Don’t forget about emergence
Implementing logic gates also makes little sense from an emergence perspective. The whole point of systems like the Game of Life is that they display emergence — and we know from biology that emergent systems can express complex behaviour much more compactly than the kind of top down systems we design. So, implementing a conventional model of a computer in an emergent system is not a sensible thing to do.
Instead, we might look at ways in which complex behaviour can emerge from simple patterns within the Game of Life. A well-known example of this is something called a Methuselah, which is basically a large complex pattern that emerges, over a series of iterations, from a simple pattern. The best known of these is Acorn, whose name reflects the idea that something big emerges from something small — the small thing in this case being an initial pattern of seven on cells. The name is even more appropriate if you stack the patterns from subsequent iterations on top of each other, since the resulting structure looks not entirely unlike a tree. Take a look at the following visualisation from YouTube to get a sense of this:
So, you might consider this simple initial pattern, combined with the simple underlying rules of the Game of Life, to be a very compressed representation of this structure, and a nice example of how something complex can emerge from something simple.
But more generally, the point I’m trying to make is that you don’t always need big complicated things to produce complex behaviour.

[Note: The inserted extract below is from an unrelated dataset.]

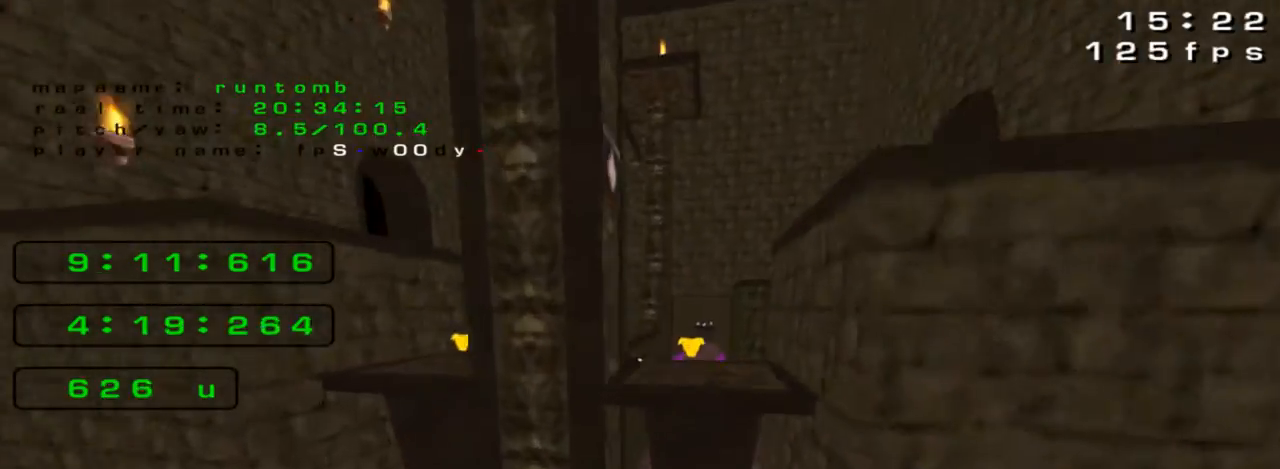
{"keys": ["left", "up"], "events": [[67, "left", "up"], [133, "left", "down"]]}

And this philosophy is very much in opposition to the status quo of machine learning, in which bigger is most often seen as better — that is, larger and larger neural networks to solve more and more complex tasks. Imagine instead that we could get more complex behaviour by designing simpler systems that take advantage of emergence. Doing so could lead to considerable savings in computational resources at both training and inference time, and perhaps do something to address the environmental costs of deep learning.

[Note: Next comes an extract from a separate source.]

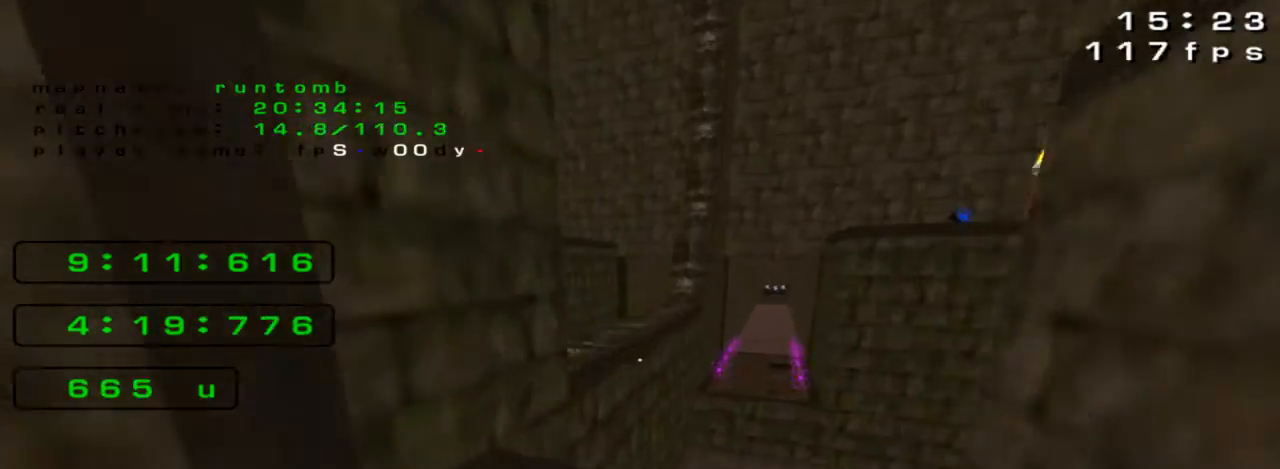
{"keys": ["up"], "events": [[33, "left", "up"], [133, "left", "down"], [500, "left", "up"]]}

However, the devil is in the details, and how you go about designing emergent systems is still an open question. There’s been plenty of work on this over the years in the more peripheral parts of machine learning and artificial intelligence — notably the bio-inspired computing and artificial life communities — but the idea has yet to gain much uptake within the mainstream. In part I think this is because humans struggle with the concept of emergence. After all, we’re used to designing things in a top down manner, and it seems natural to take this approach when we design machine learning systems. So, future progress in machine learning may well require us to challenge our assumptions about how we design complex systems.
If you want to play around with the Game of Life, I’d recommend grabbing a copy of Golly. There’s also a bunch of online simulators, including this one.
Oddly, I couldn’t find a figure for this, but it’s in the order of thousands of on cells.
Although you can actually demonstrate universality just by implementing NAND gates.